To investigate whether the ticket collectors' job experience could have caused improvements, the team ran a second study. A total of 33 student participants were trained for half an hour a day, for 20 consecutive days, on a computer simulation of the demands placed on a ticket collector.

In each session, these participants saw a series of cartoon characters, each paired with a type of beef noodles. (The team had a total of 30 different characters and six different noodle types to draw on.) In each trial, the participants had to judge whether or not the current person-food pairing was identical to one they had been shown a specified number of times earlier in the series.

A control group of another 33 students spent the same amount of time in a similar university lab room but making sand paintings, a Tibetan Buddhist tradition that requires focused attention.

The team found that the participants in the ticket collector simulation group showed a clear, linear improvement on a few different measures of working memory updating ability: the digit updating task from the first study, and also a numerical n-back test; this is very similar to the task they faced in the training, but with numbers instead of character-food order pairings.
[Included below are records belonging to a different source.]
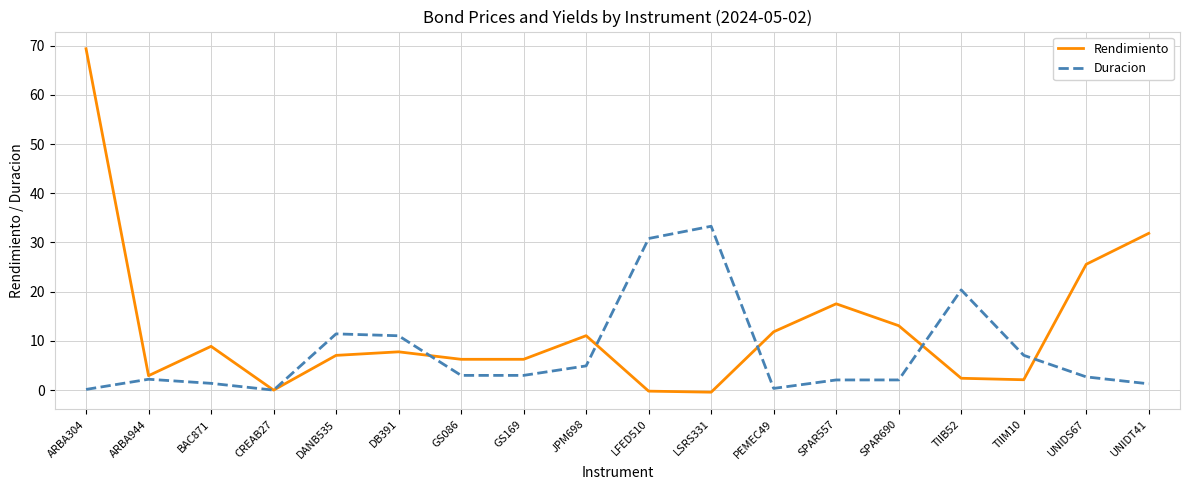

At which category is the sum across all series the highest?

ARBA304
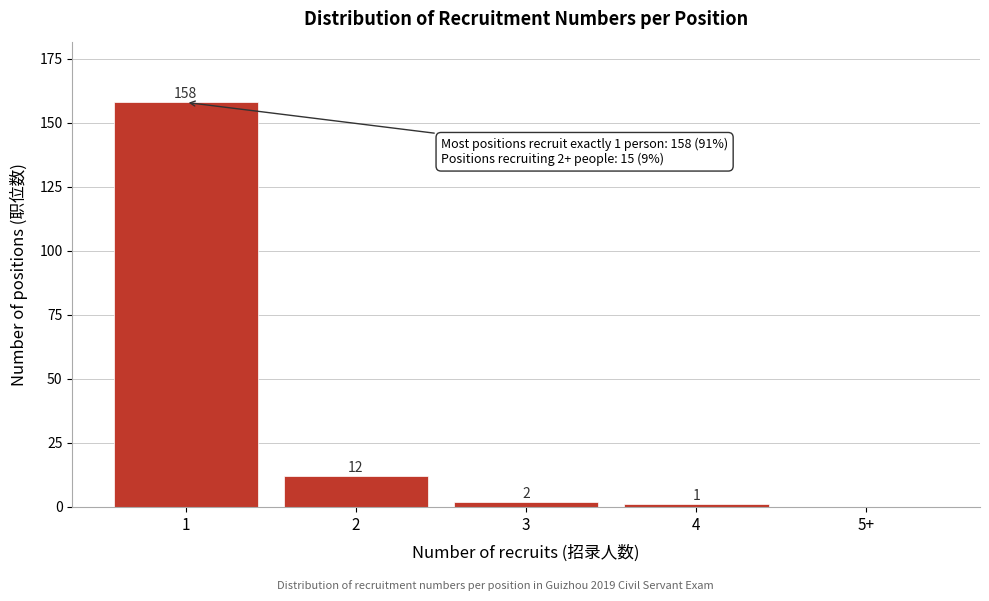

Reading right to left, extract all data points from this chart.

5+=0	4=1	3=2	2=12	1=158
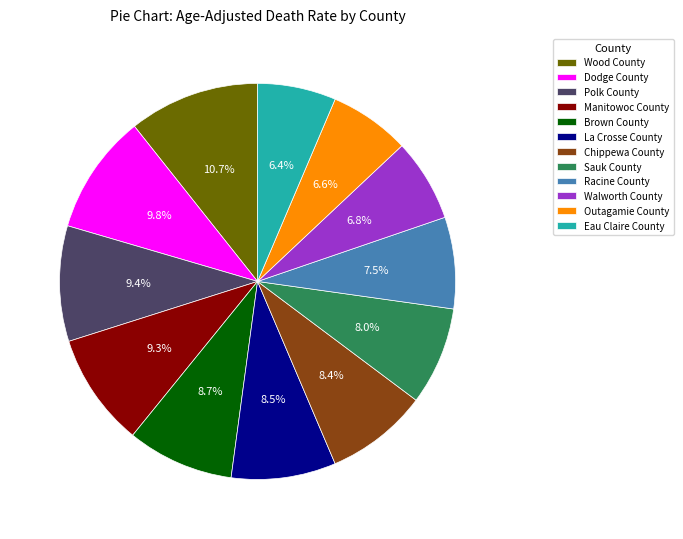

To the nearest percent, what is the average slice percentage?

8%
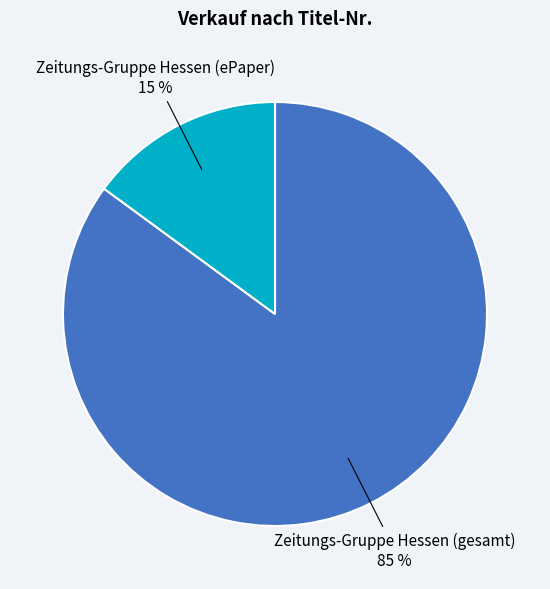

Which slice is the largest?

Zeitungs-Gruppe Hessen (gesamt)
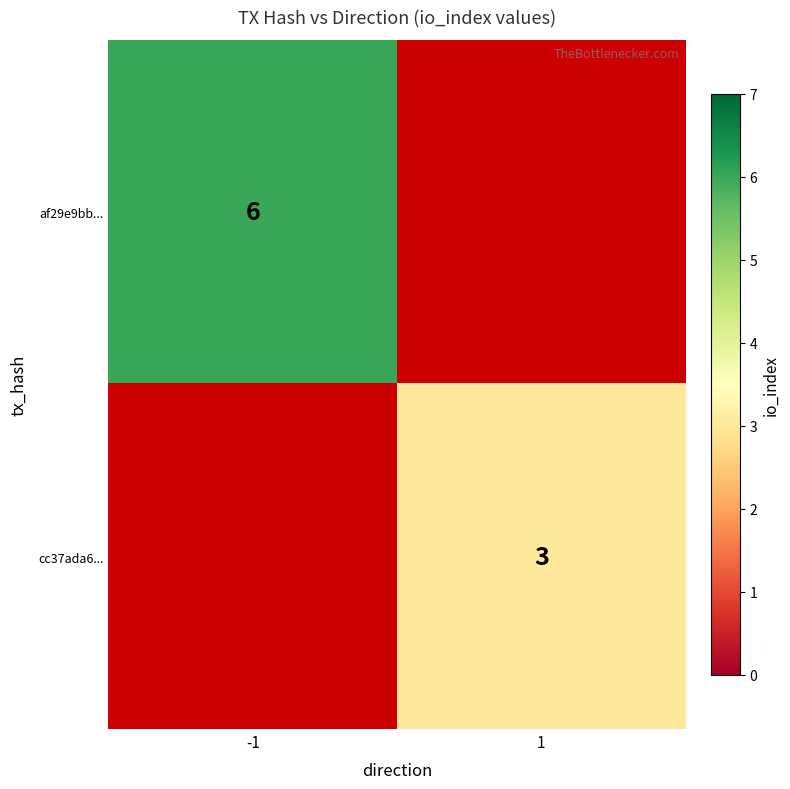

At which category is the sum across all series the highest?

-1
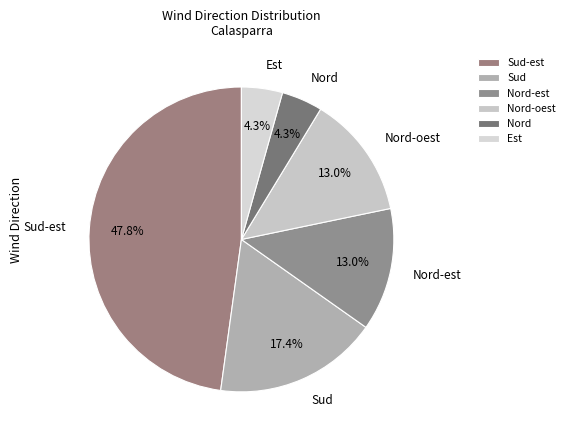

What percentage is the Sud-est slice, to the nearest percent?

48%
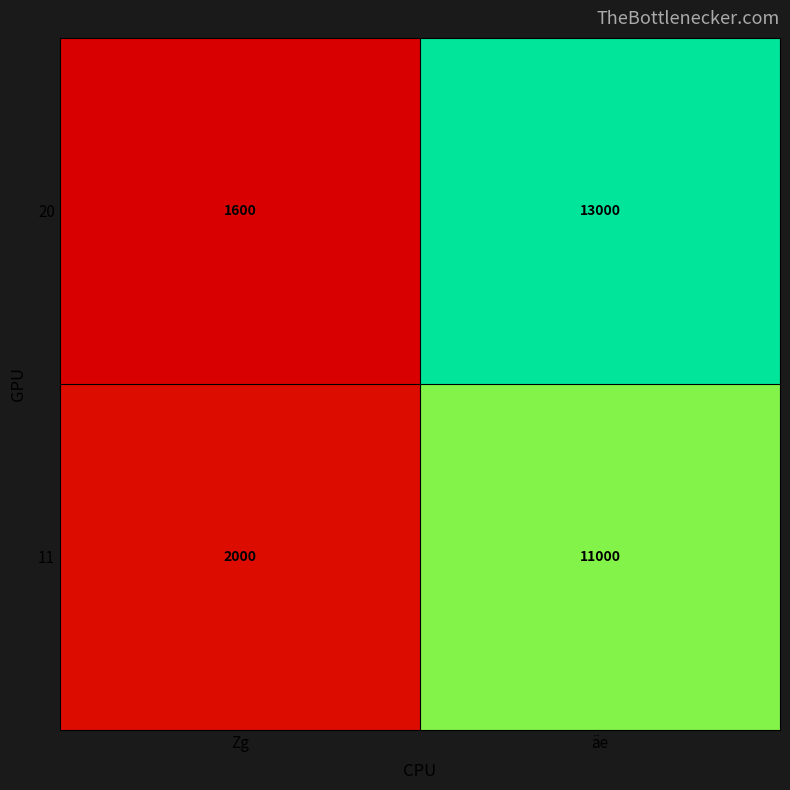

The value of 11 at Zg is 3194. True or false?

False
The control group did not show these improvements. So, these results support the idea that working as a restaurant ticket collector does improve working memory updating.

However, as the researchers acknowledge, it's also possible that the participants in the second study may have developed a technique, such as a mnemonic technique, to help them keep track of character-food pairings, and that this, rather than a fundamental improvement in working memory updating, led to their improvements. Further research is needed to explore this.

For now, though: "The collective results provide further evidence of environmentally induced cognitive plasticity, in the form of repeated experience with occupation-specific demands affecting specific cognitive abilities," the team concludes.